Mysql使用count(distinct)和join时如何优化答案

【问题标题】：How to optimize when Mysql using count(distinct) and joinMysql使用count(distinct)和join时如何优化
【发布时间】：2012-10-20 17:33:38
【问题描述】：

我有两张表，它们的结构如下：

CREATE TABLE  `metaservice`.`user` (
  `id` bigint(18) NOT NULL AUTO_INCREMENT,
  `userId` bigint(18) NOT NULL,
  `name` varchar(40) DEFAULT NULL,
  PRIMARY KEY (`id`),
  UNIQUE KEY `userId` (`userId`) USING BTREE,
  KEY `nameIndex` (`name`)
) ENGINE=InnoDB AUTO_INCREMENT=0 DEFAULT CHARSET=utf8;

CREATE TABLE  `metaservice`.`tweet` (
  `id` bigint(18) NOT NULL AUTO_INCREMENT,
  `tweetId` bigint(18) NOT NULL,
  `reqId` int(8) NOT NULL DEFAULT '0',
  `postedTime` datetime NOT NULL,
  `body` text NOT NULL,
  `userId` bigint(18) NOT NULL,
  PRIMARY KEY (`id`),
  KEY `FK69A46713BA64537` (`userId`),
  KEY `reqId` (`reqId`),
  CONSTRAINT `FK69A46713BA64537` FOREIGN KEY (`userId`) REFERENCES `user` (`userId`)
) ENGINE=InnoDB AUTO_INCREMENT=0 DEFAULT CHARSET=utf8;

我在下面得到了这个 sql 查询：

select
        count(distinct user.name) as c 
    from
        tweet as tweet 
    inner join
        user as user 
            on tweet.userId=user.userId  
            and tweet.reqId in (
                327774,
            215173,
            104302,
            239188,
            317122,
            972632,
            424187,
            644254,
            946792,
            543258)

tweet 表有 6W 条记录而 user 表有 6w+ 条记录时太慢了此查询返回结果：60594 in 10.45sec

【问题讨论】：

问题大概是'Why' + 'Mysql在使用count(distinct)和join时运行缓慢'
您是否检查了两个表中的 ID 列是否有正确的索引？
将 IN 子句从 JOIN 移出到 WHERE 有什么不同吗？

任务要求
请列出上面关于MySQL查询优化的问答中，tweet 表结构里定义的全部列名。

记录数据
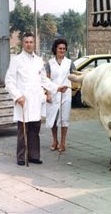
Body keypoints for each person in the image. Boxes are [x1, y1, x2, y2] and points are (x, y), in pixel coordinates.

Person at [5, 32, 67, 166]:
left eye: (31, 42)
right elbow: (9, 81)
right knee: (23, 130)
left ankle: (34, 155)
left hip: (35, 100)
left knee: (35, 130)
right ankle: (21, 157)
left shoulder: (39, 60)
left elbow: (44, 80)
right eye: (26, 42)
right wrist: (17, 96)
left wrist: (57, 87)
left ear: (34, 44)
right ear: (23, 43)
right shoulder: (16, 60)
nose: (29, 44)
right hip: (24, 100)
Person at [45, 38, 75, 152]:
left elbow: (74, 75)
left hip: (65, 95)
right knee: (53, 118)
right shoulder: (49, 63)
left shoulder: (69, 63)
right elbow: (46, 79)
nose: (62, 50)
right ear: (55, 49)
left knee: (64, 118)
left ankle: (62, 142)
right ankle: (54, 141)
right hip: (53, 94)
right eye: (60, 48)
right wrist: (47, 94)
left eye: (64, 48)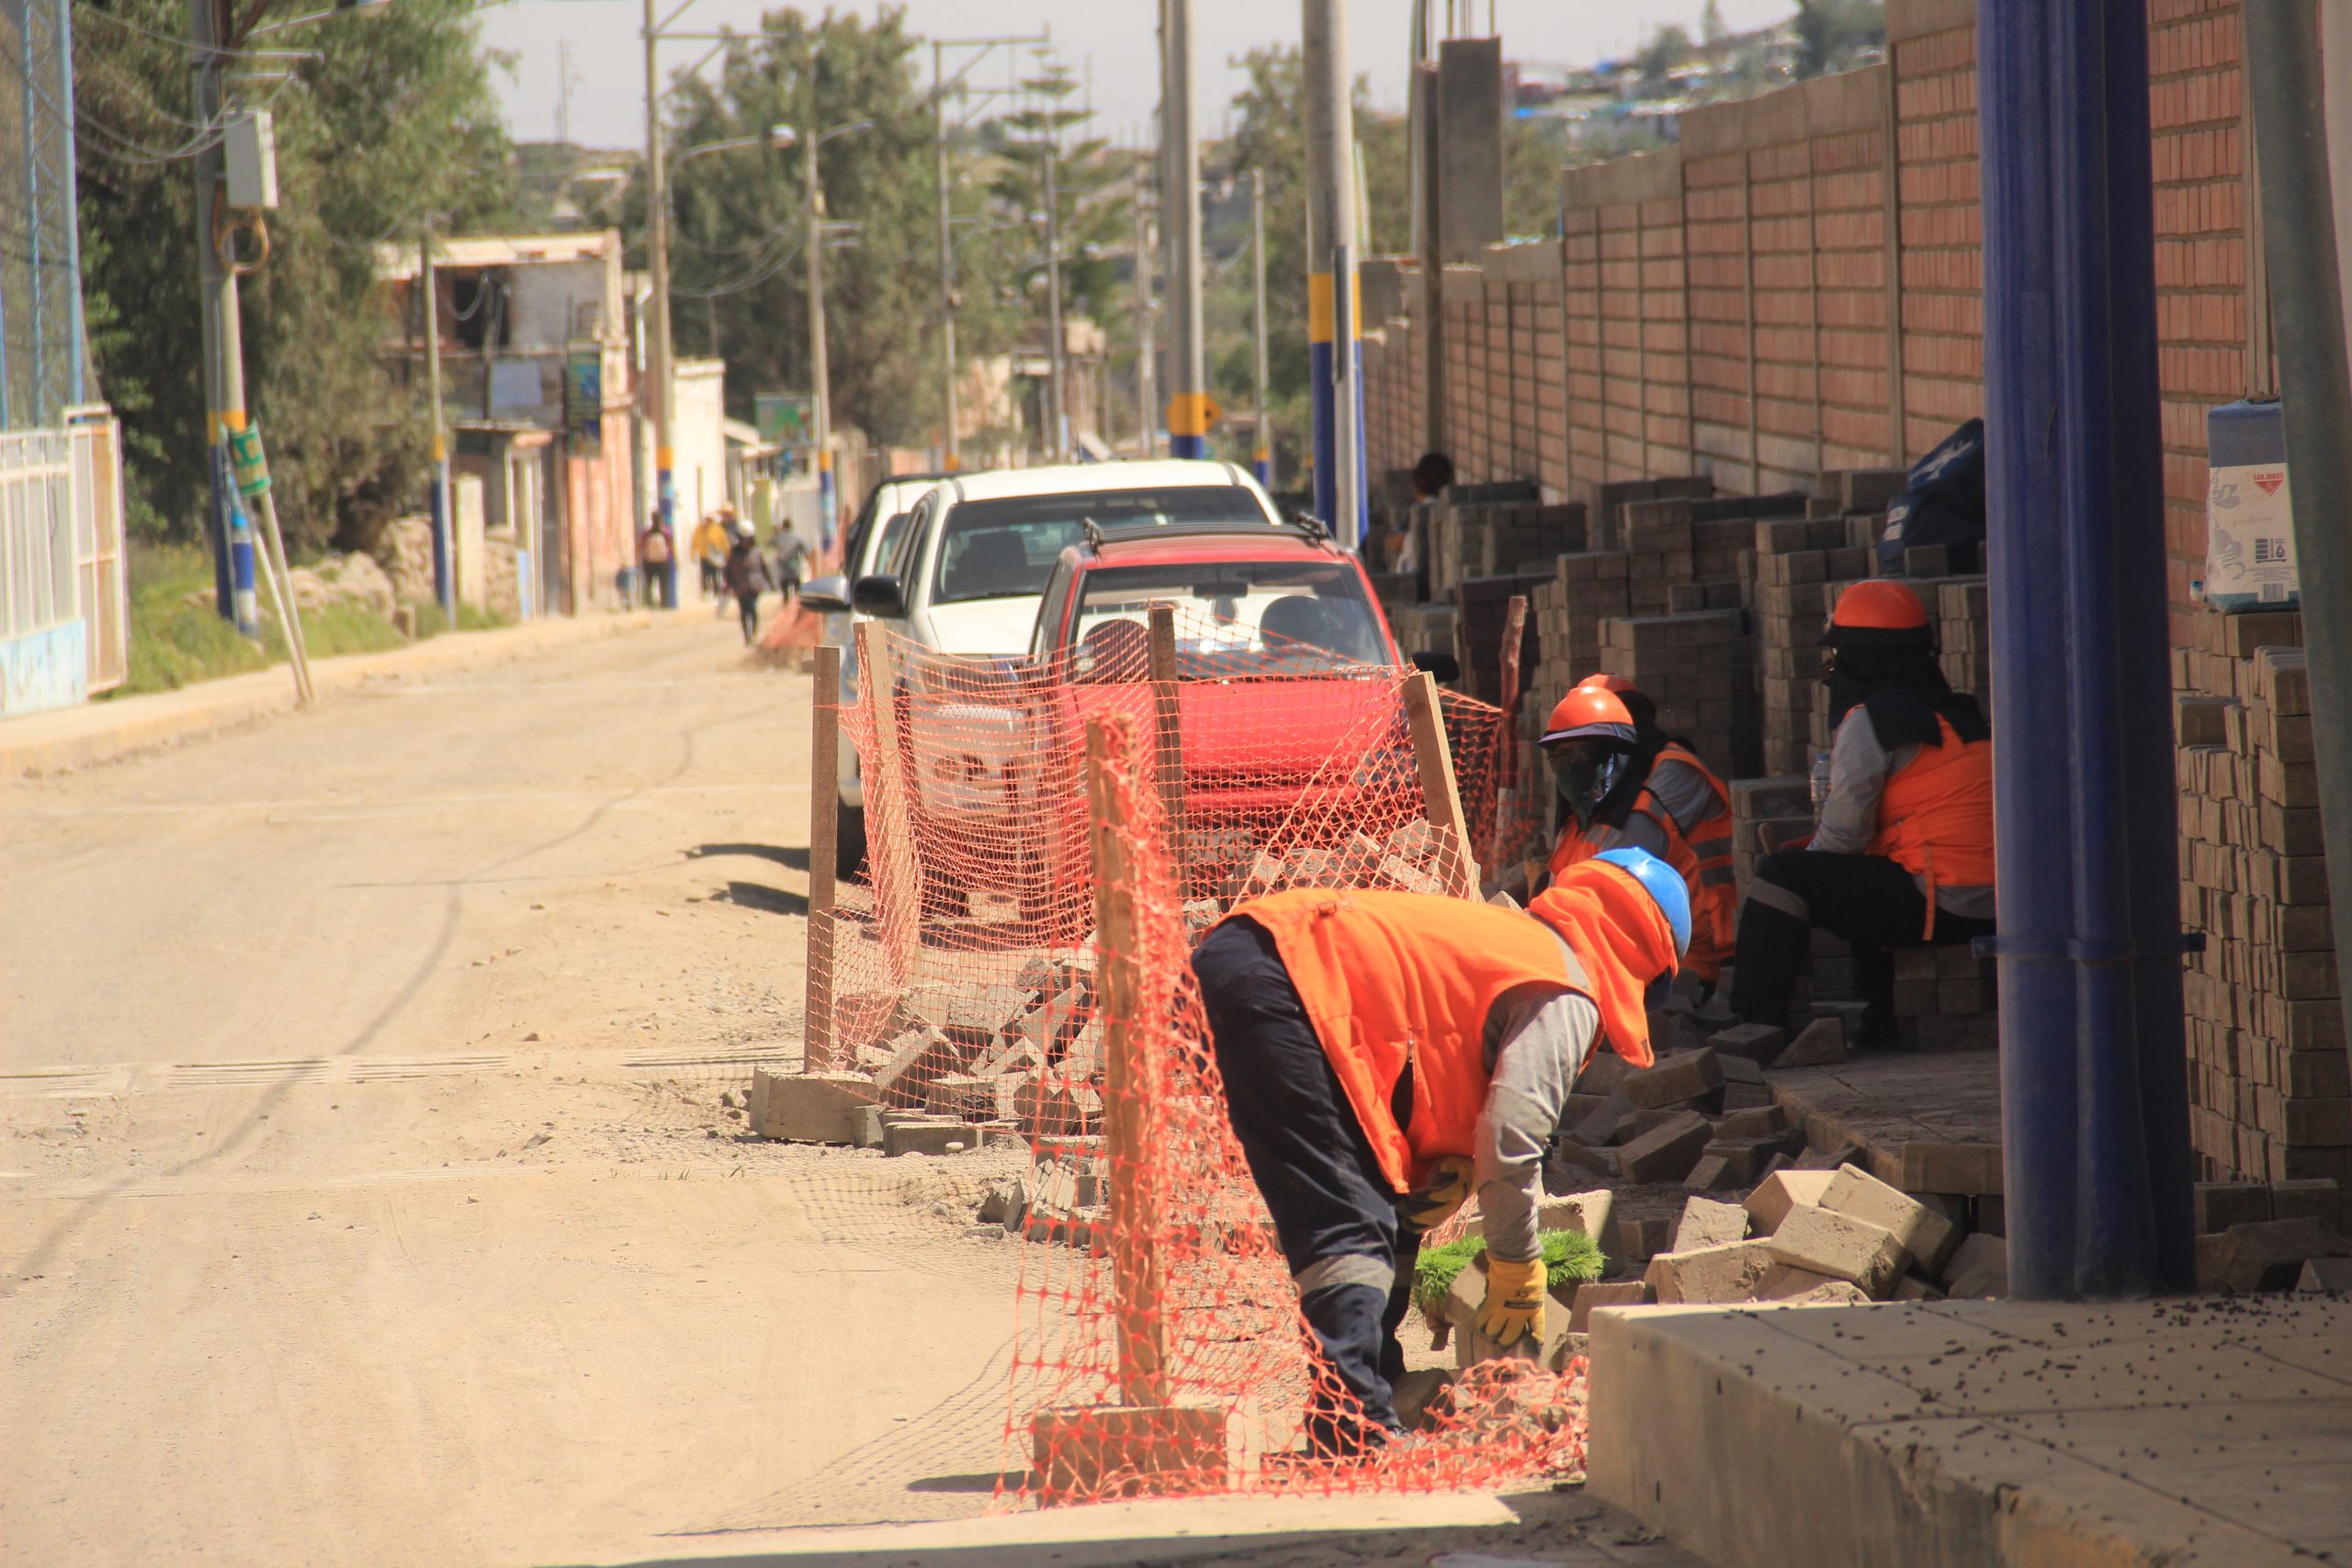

完成结果
id、tweetId、reqId、postedTime、body、userId